Given these pronouncements, what are the implication for higher education of the Juneteenth symposium the CSU recently held, and this consequential question of “Where do we go from here?” I believe that these systems, as well as individual universities and colleges, must first cease engaging in several practices and begin asking and answering some important questions.

Higher education needs to stop:

  • Defining diversity, equity and inclusive excellence with simplistic yardsticks like demographic percentages of African American students in their enrollment. It’s bigger than that.
  • Assuming that African American faculty should only be commensurate with the percentages of Black students in that university, rather than considering their numbers in relation to the total enrollment of white students and others whose ignorance of historical Black struggle and contemporary challenges is quite pronounced.
  • Believing that there is a parallel between the skin color and cultural consciousness of the Black faculty and staff institutions recruit and hire.
  • Concluding that the challenges Black students, staff, faculty and even senior executives face in higher education are only related to them alone, rather than the institutional and organizational dynamics, policies and practices that impede progress and make too many institutions unwelcoming places.

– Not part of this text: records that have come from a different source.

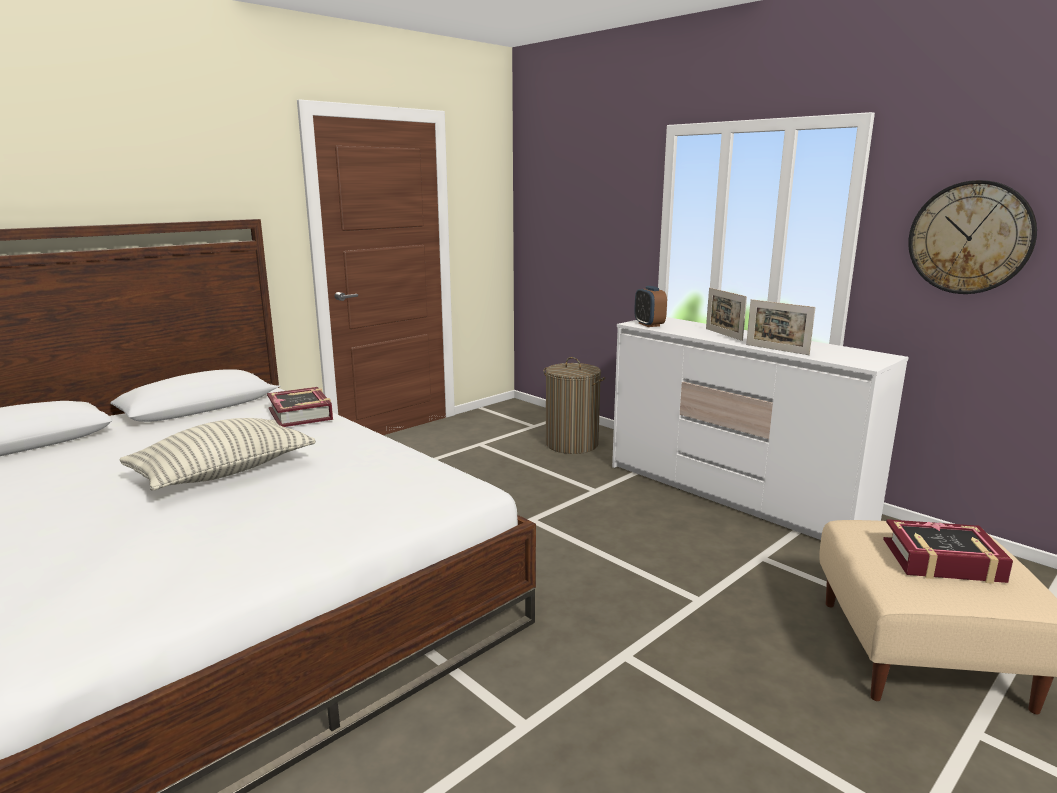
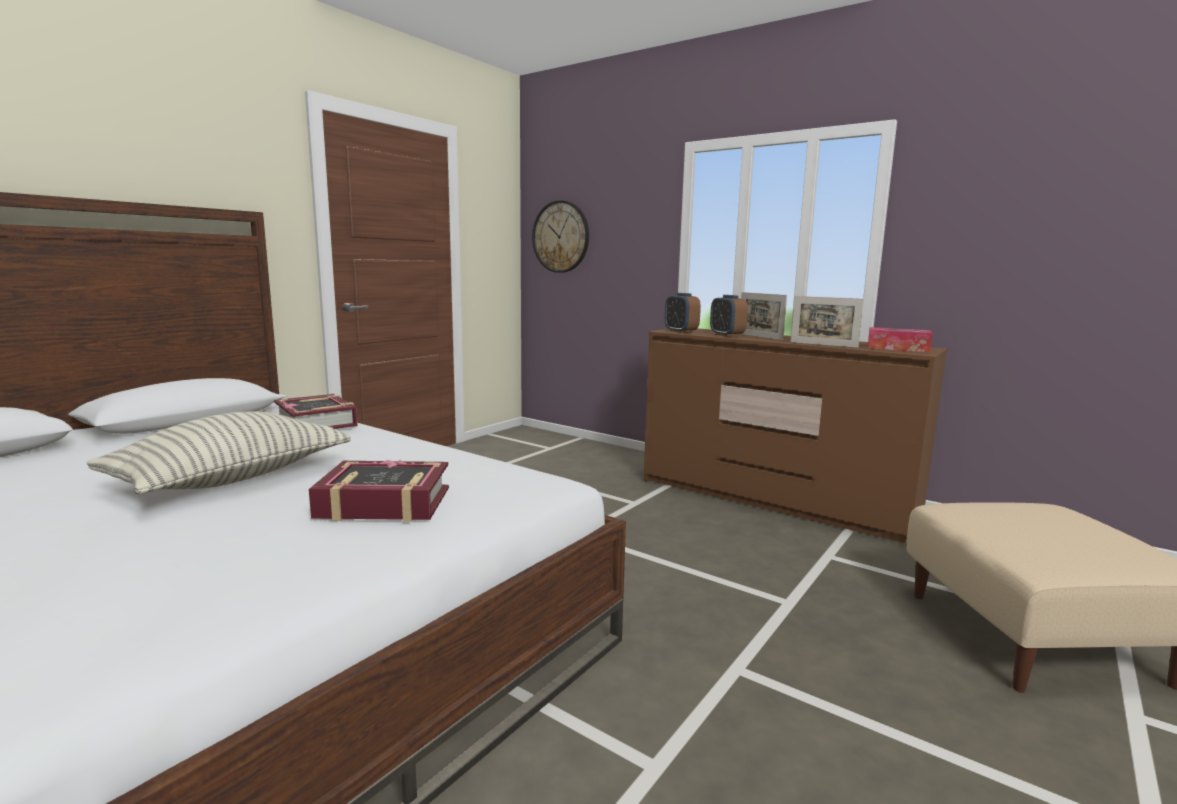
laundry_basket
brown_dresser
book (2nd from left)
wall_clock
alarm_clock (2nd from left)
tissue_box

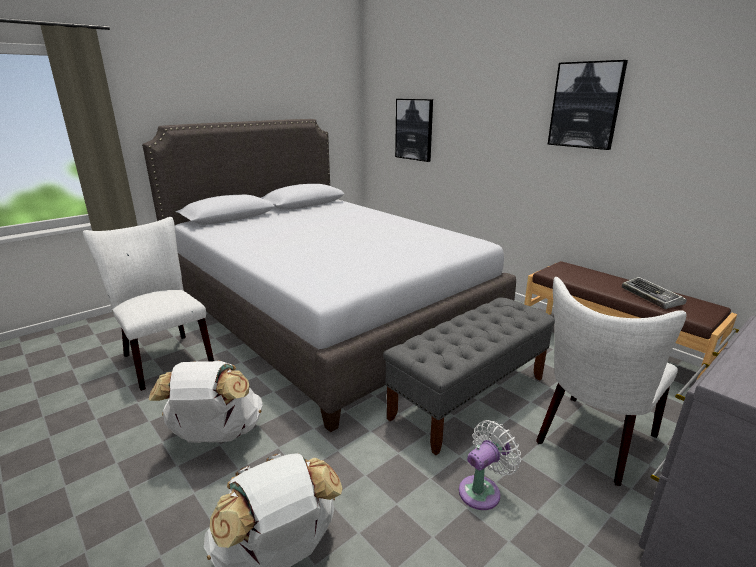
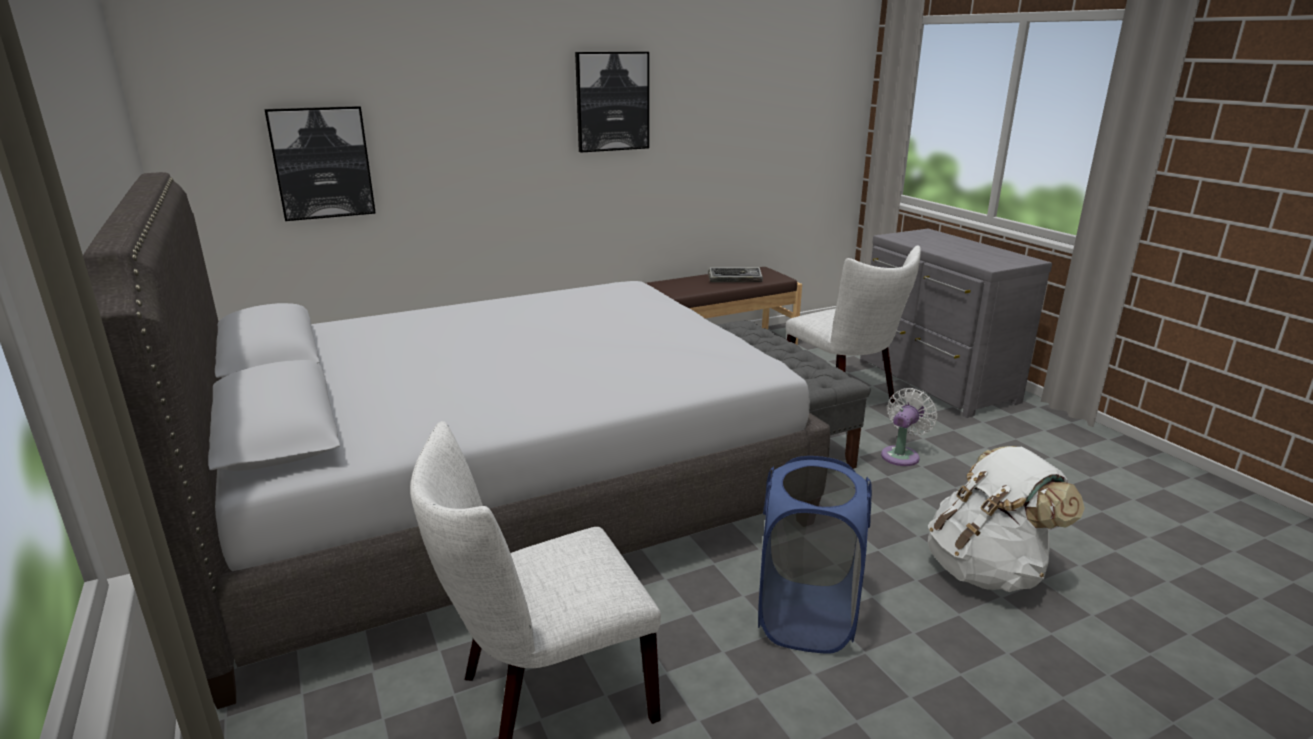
blue_laundry_basket
white_fan

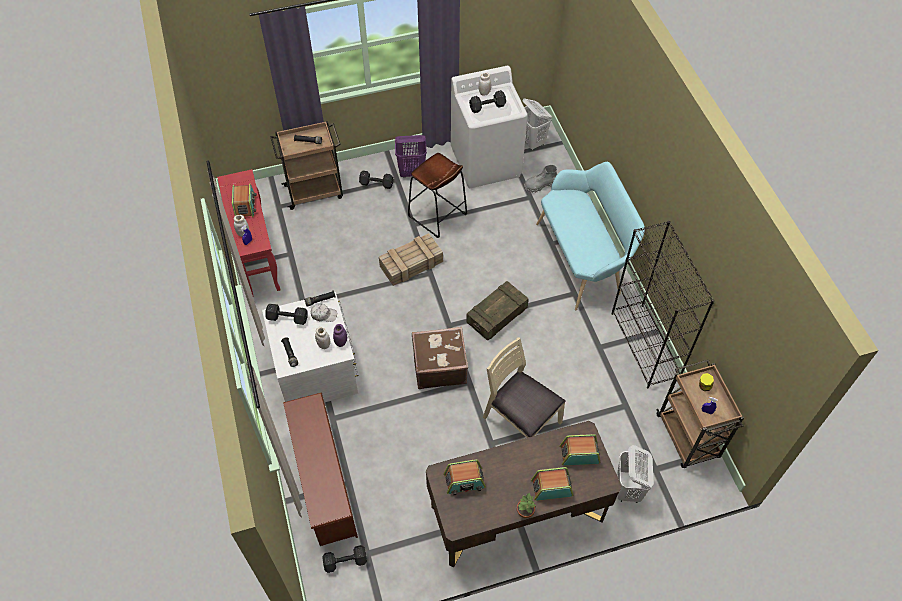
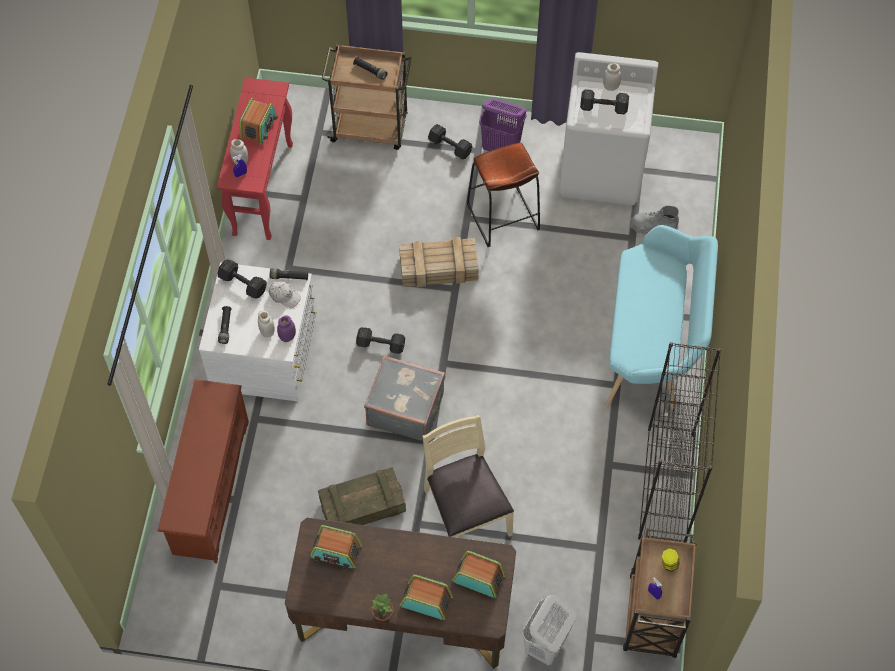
black_dumbbell (2nd from left)
grey_suitcase
crate (1st from left)
white_laundry_basket (1st from left in the first image)

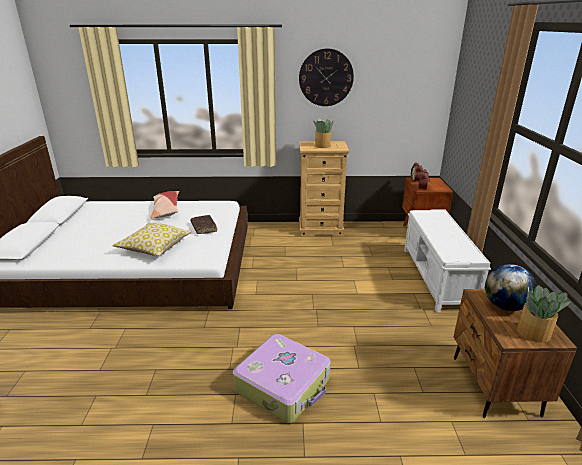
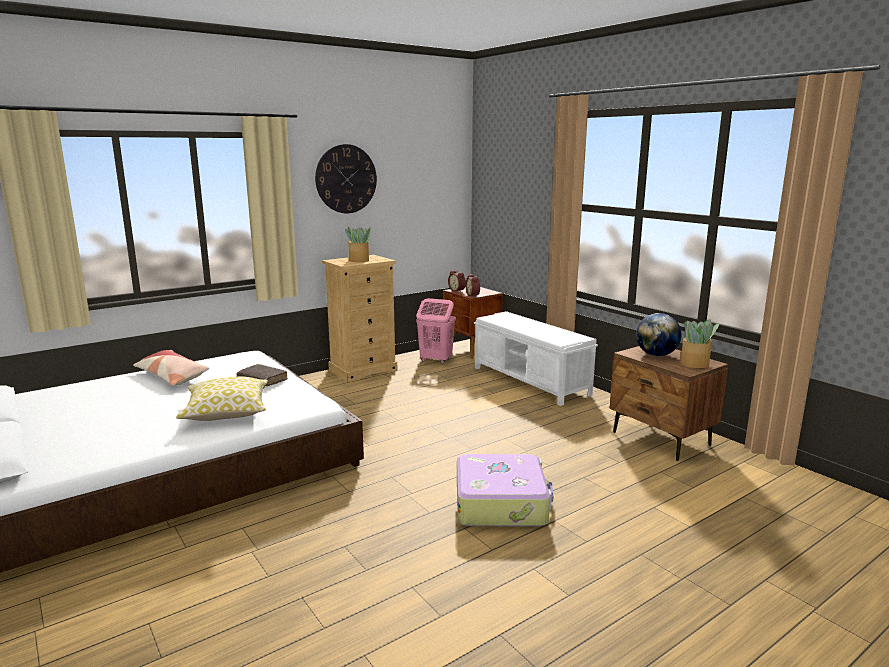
pink_laundry_basket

We need systemic change. Higher education needs to begin asking and answering:

  • How can the nation’s colleges and universities develop programs that “massively assert” the dignity and worth of its African-descent students, staff, faculty and senior executives?
  • How can higher education facilitate the increase in strength for Black people that will help them gain more economic and political power? How can we make higher education more affordable, help people experience more opportunities for recruitment and advancement, while also being better compensated?
  • How can higher education replace “romantic illusions” of Black equality with the reality of:
    • The stones of stagnation;
    • The gravel of gradualism;
    • The pebbles of pessimism;
    • And the rocks of resignation that impede Black progress for students, staff, faculty and senior executives?
  • How can higher education create a “divine dissatisfaction” with the way things are now in favor of the way things might be if only we had more intentionality in our efforts?

If this year’s Juneteenth celebration is to represent substance over performance, then I would invite us all to consider embarking on a more authentic and intentional effort to celebrate the meaning of Juneteenth with consequential and substantive change in cultivating and supporting Black excellence in higher education.